- _What to do_:
Render these rows as a Markdown table with the columns Line No. and Content, leaving out the pictures and any blank lines.

- _Data records_:
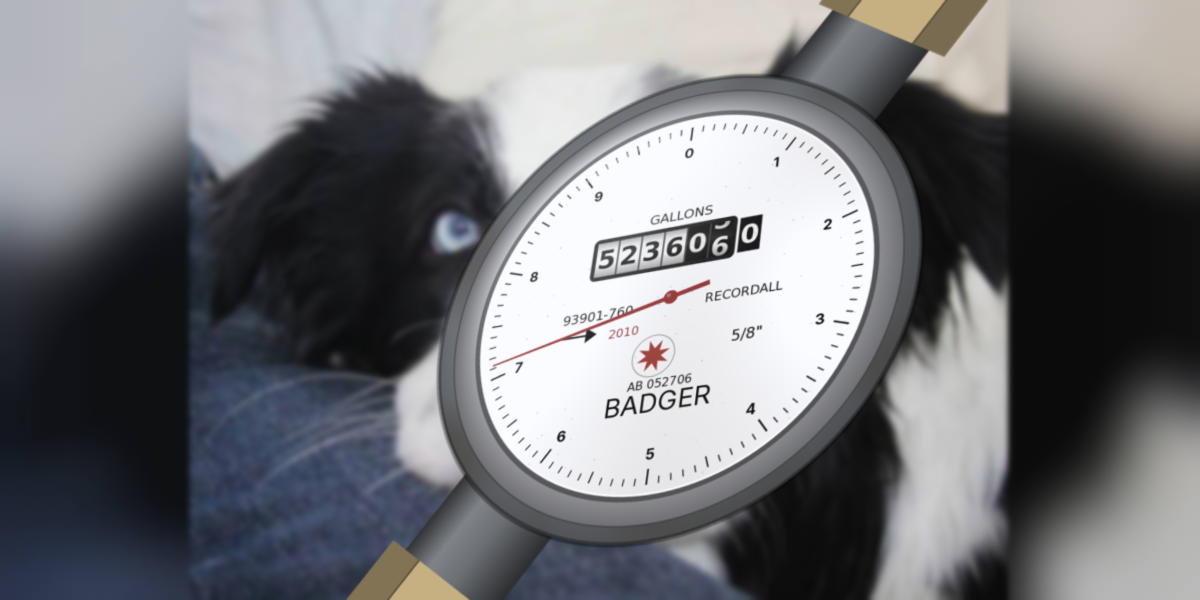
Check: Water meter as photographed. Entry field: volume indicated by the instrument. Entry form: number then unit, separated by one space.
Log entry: 5236057.1 gal
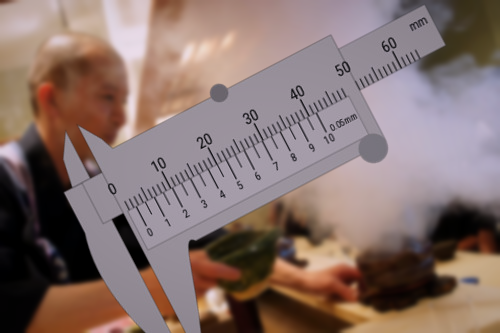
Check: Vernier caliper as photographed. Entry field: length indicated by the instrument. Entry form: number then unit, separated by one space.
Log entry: 2.5 mm
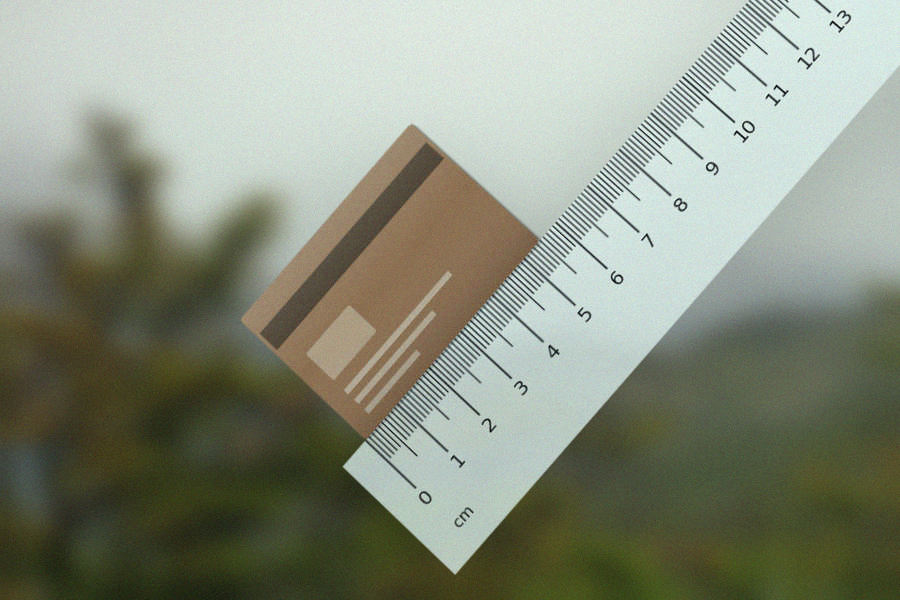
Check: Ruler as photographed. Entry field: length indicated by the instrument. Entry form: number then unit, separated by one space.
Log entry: 5.5 cm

- _Solution for this task_:
| Line No. | Content |
|---|---|
| 1 | Check: Water meter as photographed. Entry field: volume indicated by the instrument. Entry form: number then unit, separated by one space. |
| 2 | Log entry: 5236057.1 gal |
| 3 | Check: Vernier caliper as photographed. Entry field: length indicated by the instrument. Entry form: number then unit, separated by one space. |
| 4 | Log entry: 2.5 mm |
| 5 | Check: Ruler as photographed. Entry field: length indicated by the instrument. Entry form: number then unit, separated by one space. |
| 6 | Log entry: 5.5 cm |